Amazon.com Product Description (ISBN 0670018864, Hardcover)

The eagerly anticipated follow-up to the New York Times bestselling psychological thriller In the Woods

Six months after the events of In the Woods, Detective Cassie Maddox is still trying to recover. She’s transferred out of the murder squad and started a relationship with Detective Sam O’Neill, but she’s too badly shaken to make a commitment to him or to her career. Then Sam calls her to the scene of his new case: a young woman found stabbed to death in a small town outside Dublin. The dead girl’s ID says her name is Lexie Madison—the identity Cassie used years ago as an undercover detective—and she looks exactly like Cassie.

With no leads, no suspects, and no clue to Lexie’s real identity, Cassie’s old undercover boss, Frank Mackey, spots the opportunity of a lifetime.
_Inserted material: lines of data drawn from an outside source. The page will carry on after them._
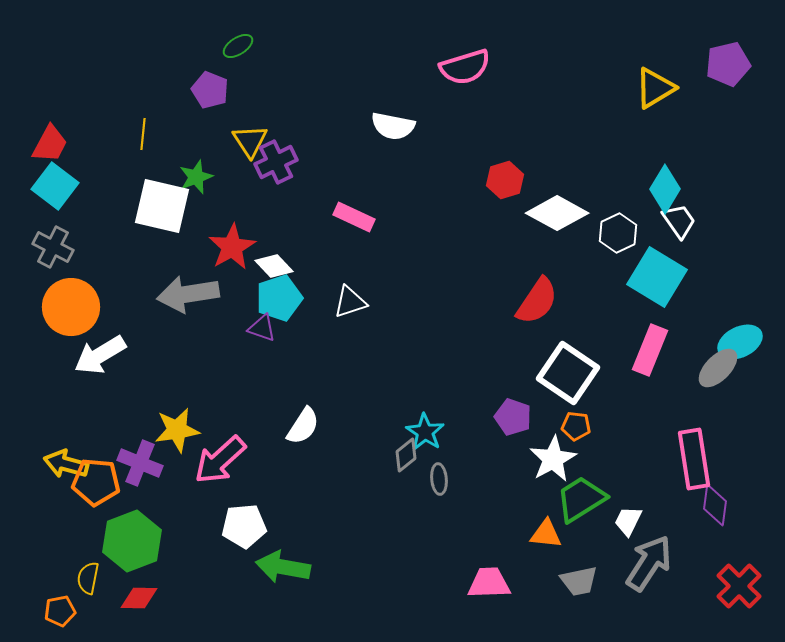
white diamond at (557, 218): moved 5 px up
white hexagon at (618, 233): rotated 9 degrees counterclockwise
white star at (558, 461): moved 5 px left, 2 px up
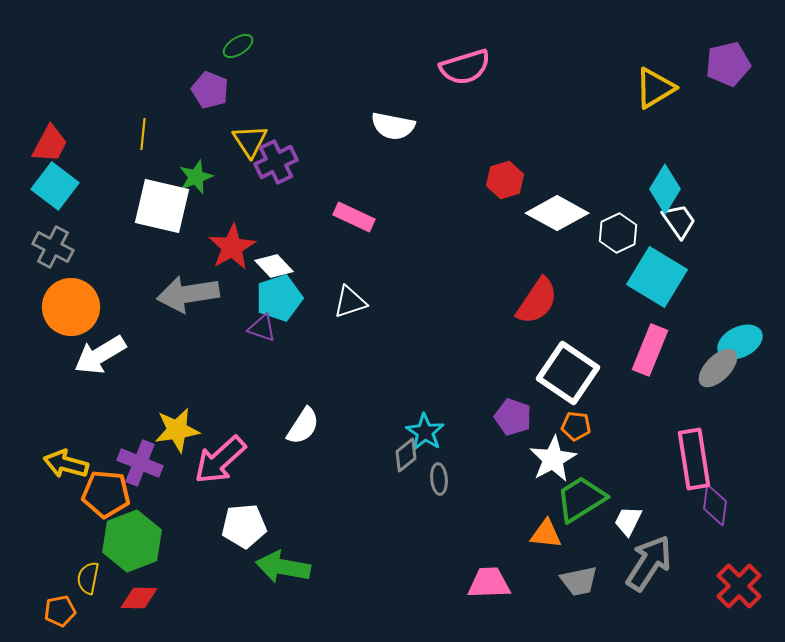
orange pentagon at (96, 482): moved 10 px right, 12 px down
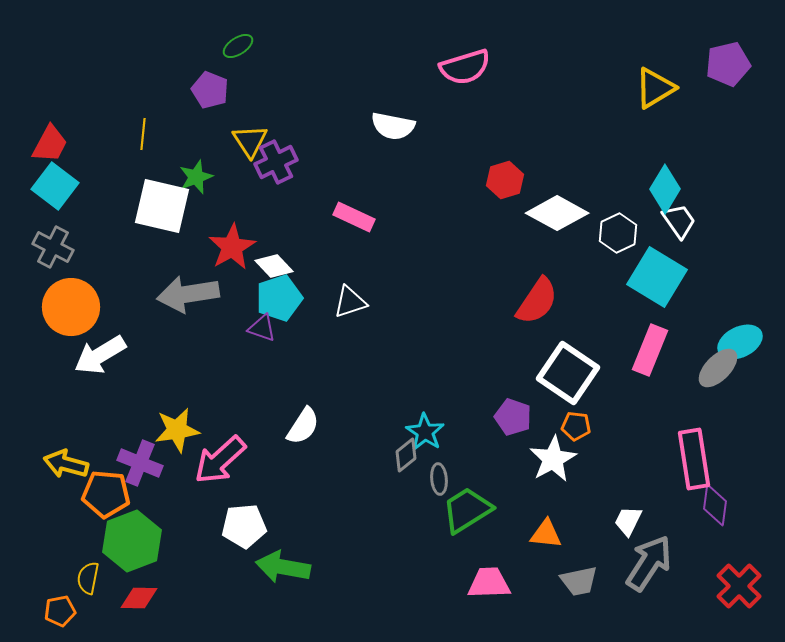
green trapezoid at (581, 499): moved 114 px left, 11 px down
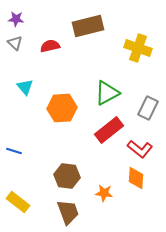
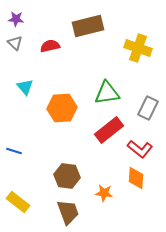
green triangle: rotated 20 degrees clockwise
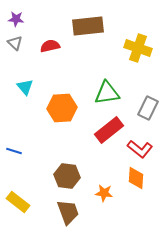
brown rectangle: rotated 8 degrees clockwise
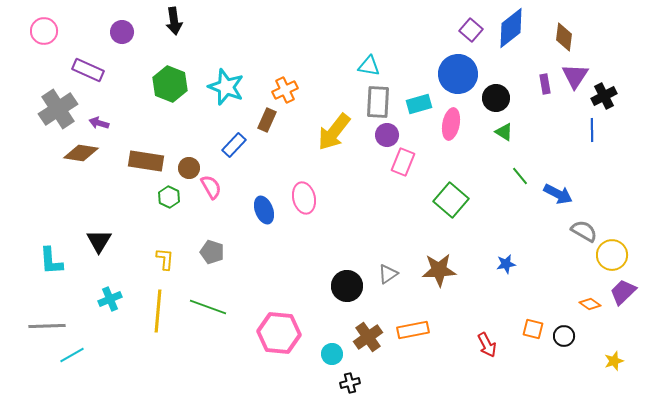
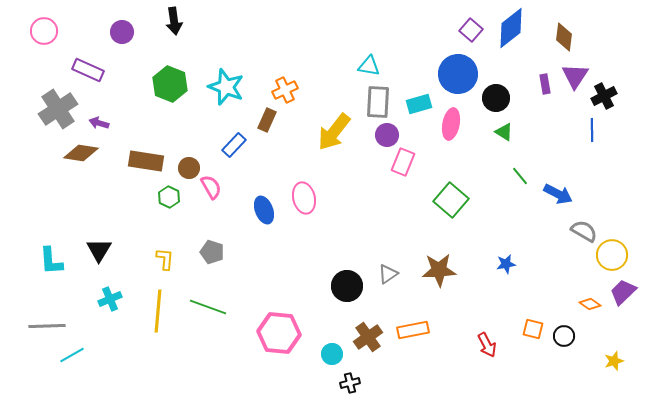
black triangle at (99, 241): moved 9 px down
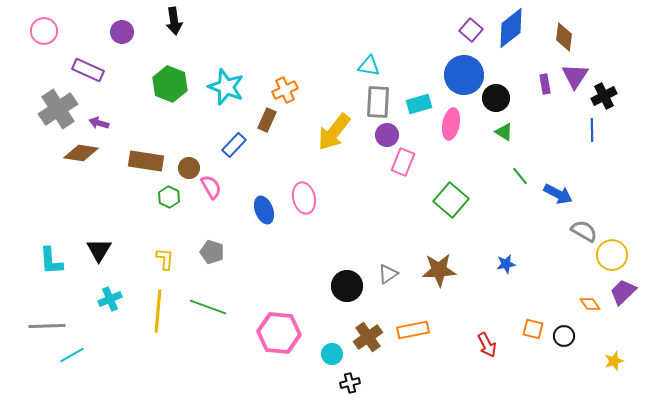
blue circle at (458, 74): moved 6 px right, 1 px down
orange diamond at (590, 304): rotated 20 degrees clockwise
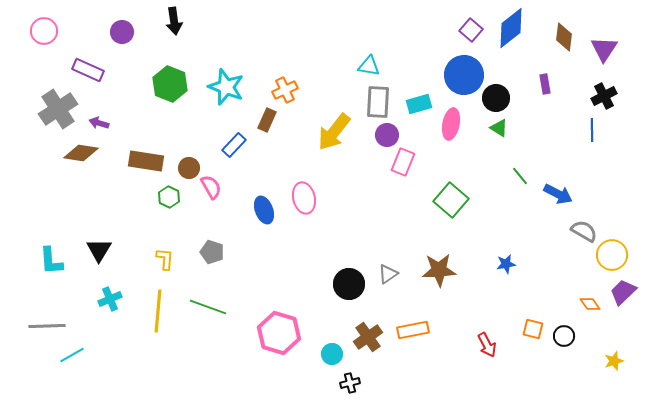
purple triangle at (575, 76): moved 29 px right, 27 px up
green triangle at (504, 132): moved 5 px left, 4 px up
black circle at (347, 286): moved 2 px right, 2 px up
pink hexagon at (279, 333): rotated 12 degrees clockwise
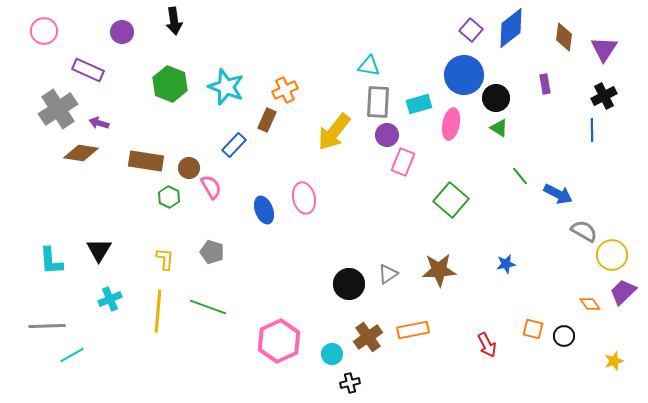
pink hexagon at (279, 333): moved 8 px down; rotated 18 degrees clockwise
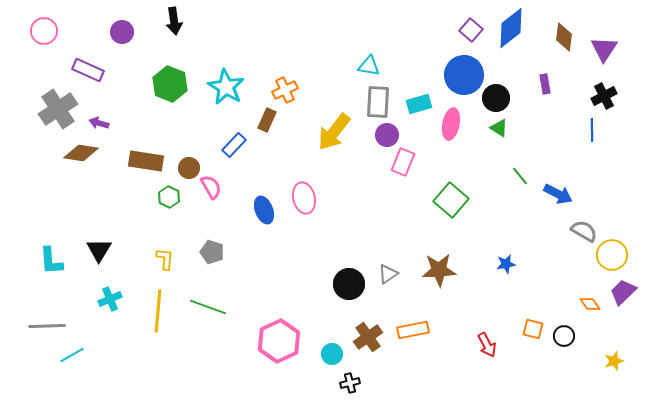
cyan star at (226, 87): rotated 9 degrees clockwise
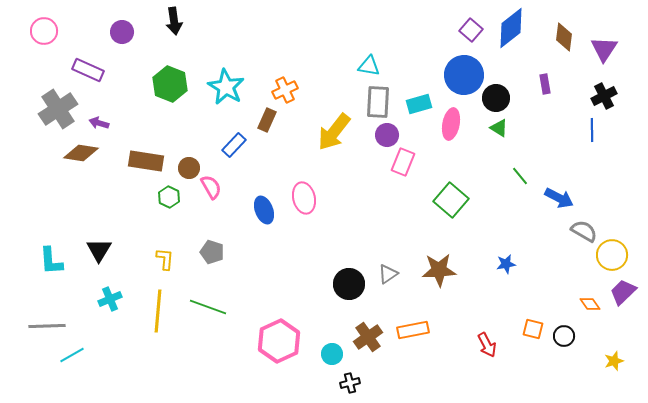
blue arrow at (558, 194): moved 1 px right, 4 px down
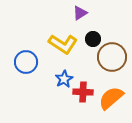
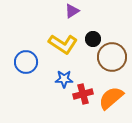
purple triangle: moved 8 px left, 2 px up
blue star: rotated 30 degrees clockwise
red cross: moved 2 px down; rotated 18 degrees counterclockwise
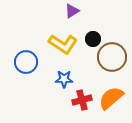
red cross: moved 1 px left, 6 px down
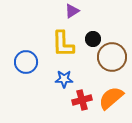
yellow L-shape: rotated 56 degrees clockwise
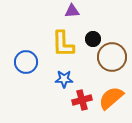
purple triangle: rotated 28 degrees clockwise
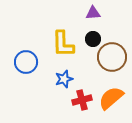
purple triangle: moved 21 px right, 2 px down
blue star: rotated 18 degrees counterclockwise
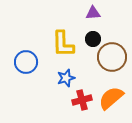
blue star: moved 2 px right, 1 px up
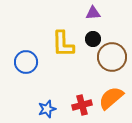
blue star: moved 19 px left, 31 px down
red cross: moved 5 px down
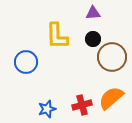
yellow L-shape: moved 6 px left, 8 px up
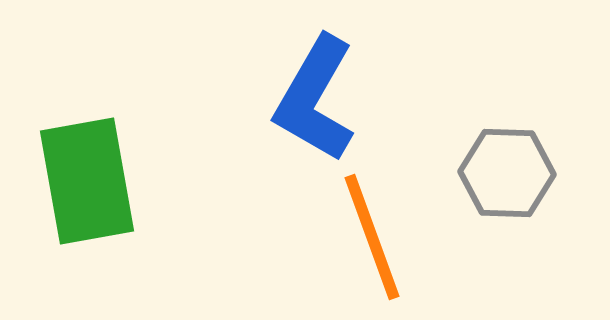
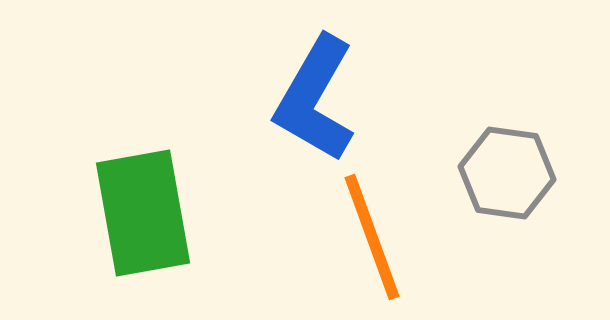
gray hexagon: rotated 6 degrees clockwise
green rectangle: moved 56 px right, 32 px down
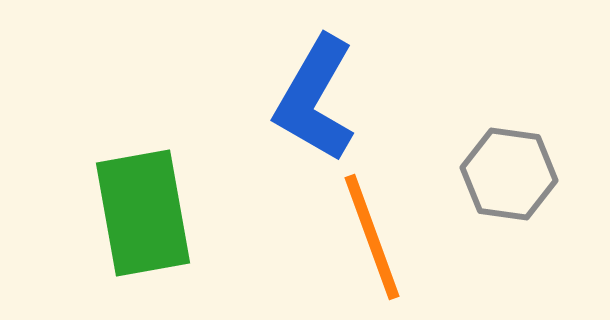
gray hexagon: moved 2 px right, 1 px down
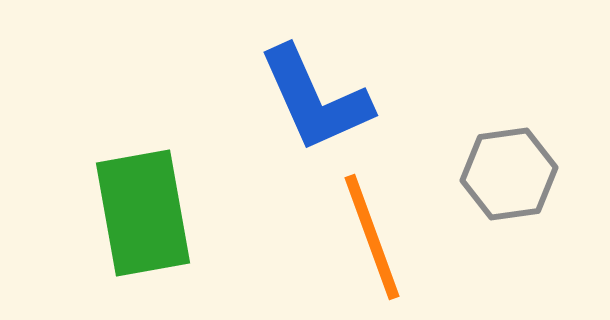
blue L-shape: rotated 54 degrees counterclockwise
gray hexagon: rotated 16 degrees counterclockwise
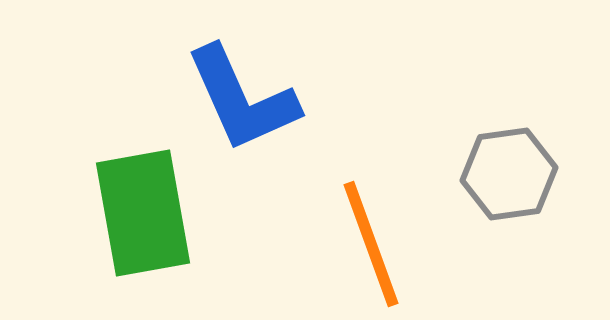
blue L-shape: moved 73 px left
orange line: moved 1 px left, 7 px down
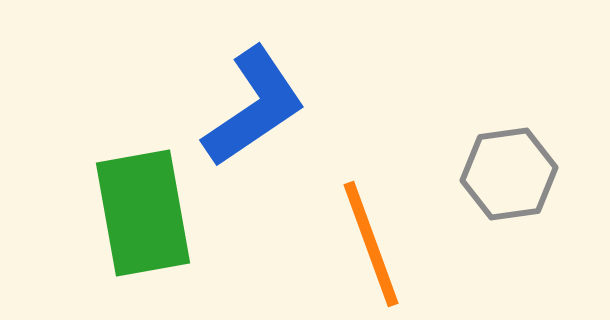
blue L-shape: moved 12 px right, 8 px down; rotated 100 degrees counterclockwise
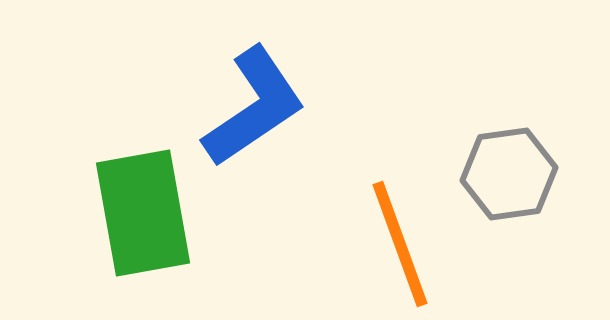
orange line: moved 29 px right
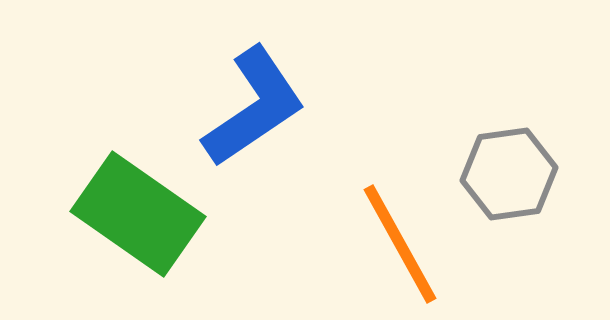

They can say that the stab wound wasn’t fatal and send Cassie undercover in her place to find out information that the police never would and to tempt the killer out of hiding. At first Cassie thinks the idea is crazy, but she is seduced by the prospect of working on a murder investigation again and by the idea of assuming the victim’s identity as a graduate student with a cozy group of friends.

As she is drawn into Lexie’s world, Cassie realizes that the girl’s secrets run deeper than anyone imagined. Her friends are becoming suspicious, Sam has discovered a generations-old feud involving the old house the students live in, and Frank is starting to suspect that Cassie’s growing emotional involvement could put the whole investigation at risk. Another gripping psychological thriller featuring the headstrong protagonist we’ve come to love, from an author who has proven that she can deliver.